Lots of people have been numbering lots of software for a long, long time, and the conventions that have sprung up around that happened because they were useful, both to people who assign numbers, and because they were useful to people who need to read them.

It's just like the recent trend of renumbering Interstate exits to match the mile markers: changing the convention provides no *new* information (there were mile markers along the side of the road already, thank-you-very-much) and deprives you of *useful* information that there is now no way to get (did I miss the last Sarasota exit, honey? Hell if I know, dear).

At their base, version numbers are a contract between a user who reports them, and a tech support person who has to know what you're running, and for that purpose, yes, anything will do.

But people, including end users as well as release managers for distributions, make other conventional assumptions about release numbers, to help them make decisions about what they should do in upgrade situations, and breaking those assumptions seems fraught with peril.

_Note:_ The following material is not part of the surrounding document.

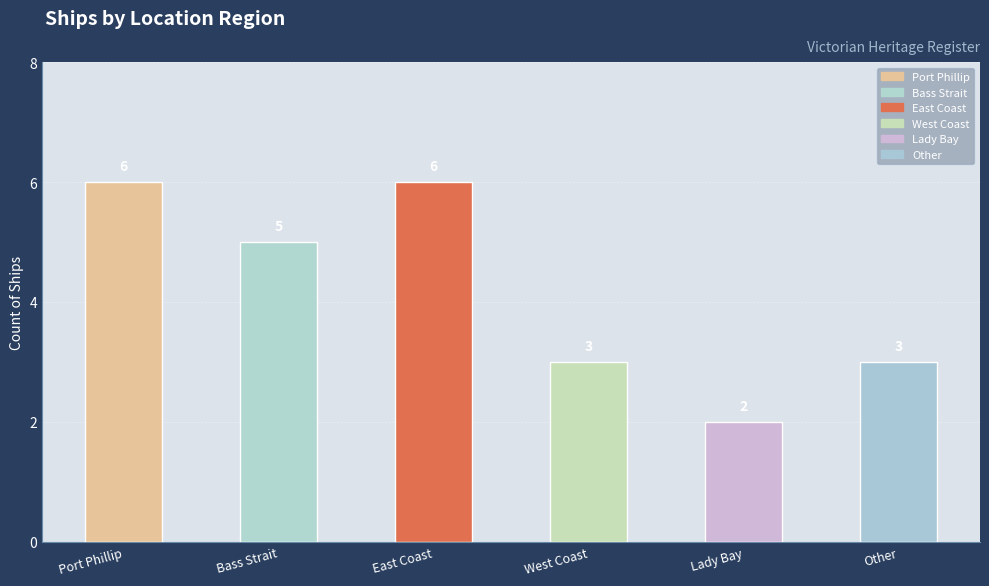

How many data points does each series have?

6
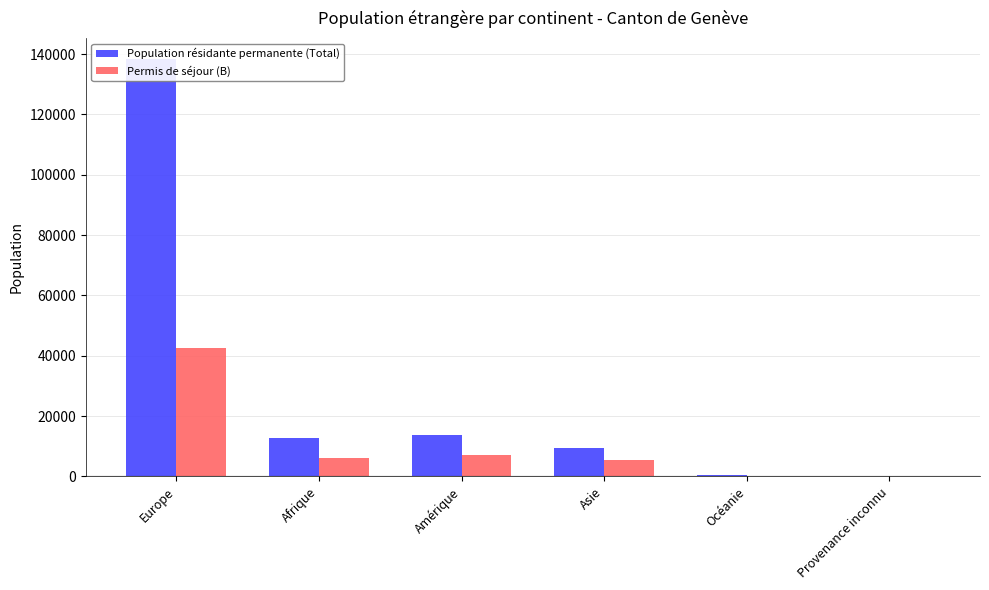

What is the highest value of the Permis de séjour (B) series?

42700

Not to mention that if RPM can't manage to figure out that 1.0.0rc5 => 1.0.0 is an *upgrade*, and shouldn't require --force... leading a project to have to name its first production release 1.0.1, how in *hell* should we expect it to handle whatever whacky scheme it is that Linus has in his bikeshed?

No, I don't often think Linus is wrong, and I'm willing to be convinced otherwise, but this is one of those times.

Hobby Horse

Posted Sep 7, 2008 21:13 UTC (Sun) by kirkengaard (guest, #15022) [Link]

Please explain the breakage you imply to the natural upgrade assumptions, making reference to your parent post. Removing cruft *is* an upgrade, AFAICT, and I said nothing that should imply backwards progress linked to forwards numbers. 3.0 will mean something, whatever the process that is linked to that number happens to be. Ripping out cruft is simply the discussed process for calling the 3.0 flag this time.

Also, didn't I explicitly reject reusing the major revision flag for this exact reason?

And, you're misusing bike-shed; the canonical usage which has been followed above is as an object, not a container, and the reference is to what color we'll paint it. Absent that allusion, what are you talking about WRT Linus, numbering, and "wacky schemes" that would violate incremental version-numbering?

[OT] mile markers

Posted Sep 8, 2008 19:52 UTC (Mon) by roelofs (guest, #2599) [Link]

It's just like the recent trend of renumbering Interstate exits to match the mile markers: changing the convention provides no *new* information (there were mile markers along the side of the road already, thank-you-very-much)

Not in California (much to my amazement).